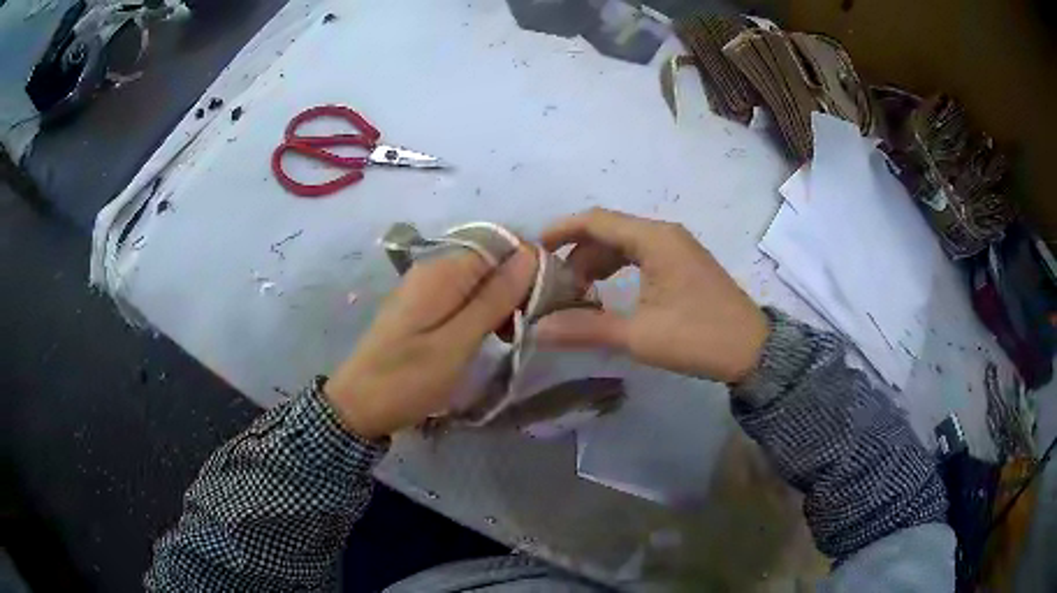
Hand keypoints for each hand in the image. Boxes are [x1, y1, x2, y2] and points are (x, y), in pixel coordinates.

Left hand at [324, 247, 536, 438]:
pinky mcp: (423, 307)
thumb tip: (529, 254)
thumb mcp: (457, 343)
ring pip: (480, 281)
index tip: (545, 302)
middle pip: (491, 262)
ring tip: (510, 337)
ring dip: (501, 304)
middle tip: (526, 328)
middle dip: (516, 289)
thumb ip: (494, 298)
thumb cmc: (407, 379)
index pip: (502, 245)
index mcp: (444, 271)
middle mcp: (435, 269)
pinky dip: (483, 313)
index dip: (529, 267)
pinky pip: (464, 297)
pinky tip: (489, 337)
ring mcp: (427, 288)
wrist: (358, 405)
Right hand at [536, 208, 768, 383]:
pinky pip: (641, 257)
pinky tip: (608, 295)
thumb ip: (585, 328)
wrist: (753, 351)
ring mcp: (677, 248)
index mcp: (654, 239)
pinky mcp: (684, 265)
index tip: (533, 251)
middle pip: (608, 232)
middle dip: (577, 255)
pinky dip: (618, 270)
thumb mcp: (638, 335)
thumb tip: (537, 329)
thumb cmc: (698, 336)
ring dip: (597, 264)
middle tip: (554, 287)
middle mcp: (665, 234)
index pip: (596, 220)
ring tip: (577, 296)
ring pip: (624, 245)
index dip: (561, 231)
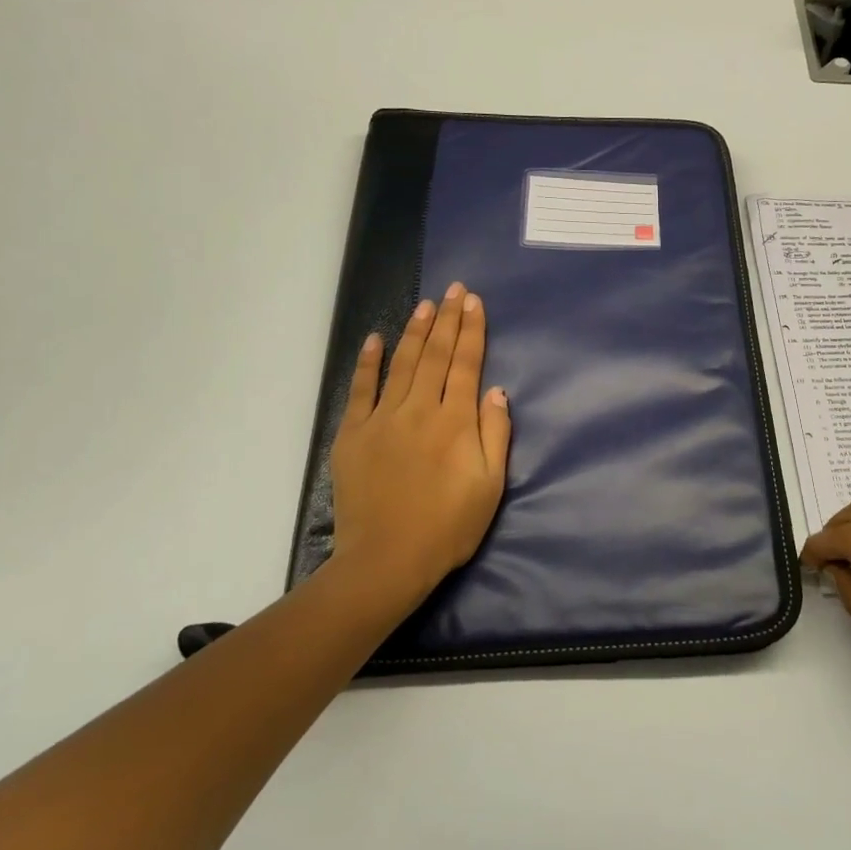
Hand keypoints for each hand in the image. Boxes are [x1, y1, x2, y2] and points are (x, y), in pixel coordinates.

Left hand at [324, 283, 511, 618]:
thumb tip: (496, 391)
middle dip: (448, 319)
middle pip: (437, 356)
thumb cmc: (448, 527)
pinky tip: (375, 339)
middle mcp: (420, 410)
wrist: (387, 560)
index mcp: (455, 422)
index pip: (467, 364)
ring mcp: (382, 419)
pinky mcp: (353, 435)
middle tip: (454, 289)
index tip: (474, 302)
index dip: (472, 331)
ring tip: (426, 304)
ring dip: (416, 331)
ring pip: (402, 364)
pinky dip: (368, 362)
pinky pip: (361, 389)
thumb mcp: (490, 486)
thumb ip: (496, 435)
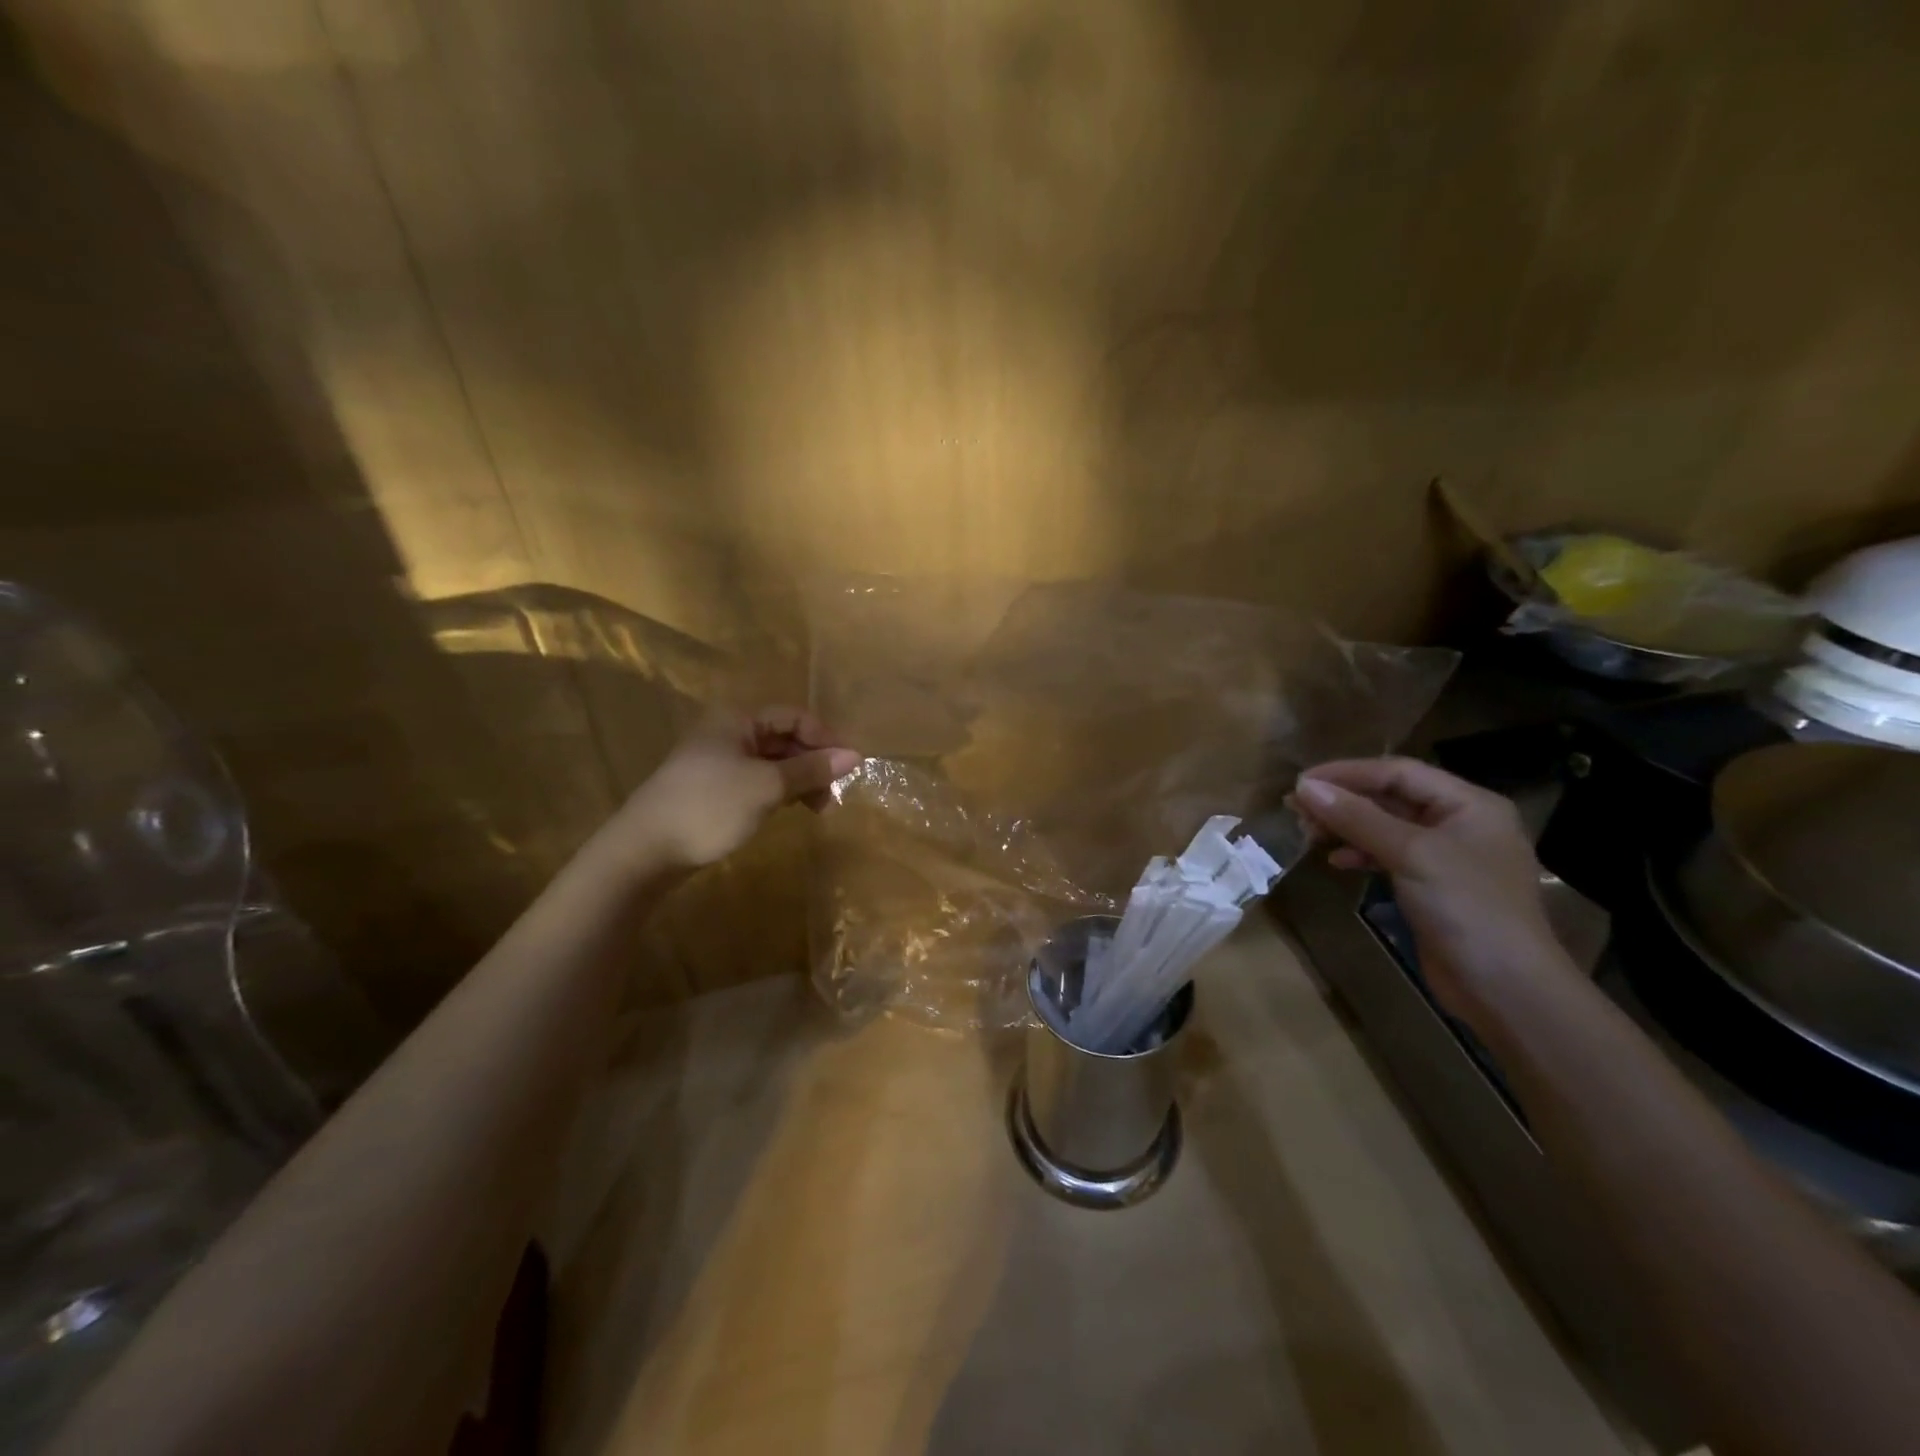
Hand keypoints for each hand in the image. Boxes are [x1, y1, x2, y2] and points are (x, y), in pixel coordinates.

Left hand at [611, 707, 861, 871]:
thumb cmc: (710, 807)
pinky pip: (756, 781)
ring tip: (817, 810)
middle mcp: (727, 733)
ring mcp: (717, 763)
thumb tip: (855, 756)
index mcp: (737, 720)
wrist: (645, 850)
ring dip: (799, 781)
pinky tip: (789, 811)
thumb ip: (811, 770)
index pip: (795, 717)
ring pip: (772, 763)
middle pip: (784, 739)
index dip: (825, 739)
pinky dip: (779, 792)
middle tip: (833, 797)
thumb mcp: (767, 786)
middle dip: (814, 764)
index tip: (848, 769)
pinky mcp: (712, 790)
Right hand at [1291, 758, 1577, 1024]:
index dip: (1347, 773)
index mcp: (1469, 804)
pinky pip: (1390, 856)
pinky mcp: (1434, 888)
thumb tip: (1305, 786)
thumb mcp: (1410, 853)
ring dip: (1347, 826)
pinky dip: (1361, 854)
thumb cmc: (1467, 907)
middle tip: (1297, 807)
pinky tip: (1336, 861)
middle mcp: (1461, 824)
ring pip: (1387, 827)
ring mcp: (1448, 858)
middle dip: (1344, 800)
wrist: (1506, 988)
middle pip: (1392, 797)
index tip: (1301, 782)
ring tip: (1309, 831)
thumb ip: (1357, 817)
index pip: (1398, 772)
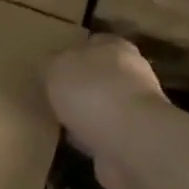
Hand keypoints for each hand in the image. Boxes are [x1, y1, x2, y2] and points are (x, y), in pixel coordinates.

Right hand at [45, 35, 168, 188]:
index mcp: (115, 47)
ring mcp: (137, 110)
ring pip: (105, 107)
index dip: (73, 52)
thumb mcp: (56, 67)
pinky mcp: (136, 141)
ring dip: (89, 116)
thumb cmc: (92, 91)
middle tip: (55, 96)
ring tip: (62, 124)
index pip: (92, 42)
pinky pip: (107, 136)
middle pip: (101, 75)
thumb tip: (50, 67)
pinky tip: (75, 146)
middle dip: (81, 86)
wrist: (132, 141)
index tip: (53, 67)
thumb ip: (51, 63)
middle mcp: (132, 75)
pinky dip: (93, 141)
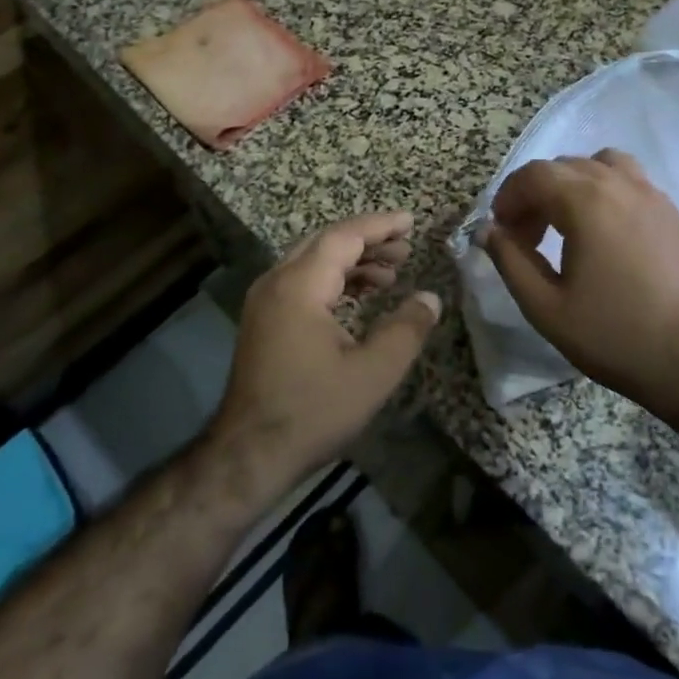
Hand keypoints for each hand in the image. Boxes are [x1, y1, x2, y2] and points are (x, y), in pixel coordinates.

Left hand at [210, 211, 439, 498]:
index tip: (411, 222)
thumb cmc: (312, 412)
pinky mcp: (263, 320)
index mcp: (299, 286)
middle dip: (368, 240)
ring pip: (312, 261)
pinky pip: (302, 281)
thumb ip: (406, 330)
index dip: (380, 226)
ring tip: (391, 273)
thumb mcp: (372, 374)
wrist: (247, 455)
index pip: (343, 236)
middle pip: (326, 242)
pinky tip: (360, 296)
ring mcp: (265, 300)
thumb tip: (430, 298)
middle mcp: (276, 282)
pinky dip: (334, 279)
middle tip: (406, 247)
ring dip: (352, 261)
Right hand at [482, 150, 678, 426]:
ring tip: (567, 223)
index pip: (534, 175)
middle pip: (564, 166)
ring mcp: (652, 195)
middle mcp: (620, 185)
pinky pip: (630, 181)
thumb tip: (487, 230)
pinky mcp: (673, 213)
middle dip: (536, 193)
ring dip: (574, 184)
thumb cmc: (613, 335)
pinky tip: (604, 234)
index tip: (501, 230)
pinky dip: (605, 190)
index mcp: (586, 201)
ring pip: (601, 164)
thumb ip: (510, 261)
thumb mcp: (546, 307)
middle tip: (527, 236)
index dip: (509, 197)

- What this task involves
Everything from the line with "index tip: (1301, 782)" through the line with "ring pip: (105, 107)" in the material above should be transcribed exactly, except the pictures.

- Response to the exercise
index tip: (1301, 782)
ring tip: (1309, 831)
thumb ip: (1357, 817)
index pip: (1398, 772)
Hand keypoints for each hand in the image. Boxes are [x1, y1, x2, y2] and points are (x, y), in pixel coordinates.

Right hand at [45, 35, 168, 188]:
index mcp: (115, 47)
ring mcp: (137, 110)
ring pip: (105, 107)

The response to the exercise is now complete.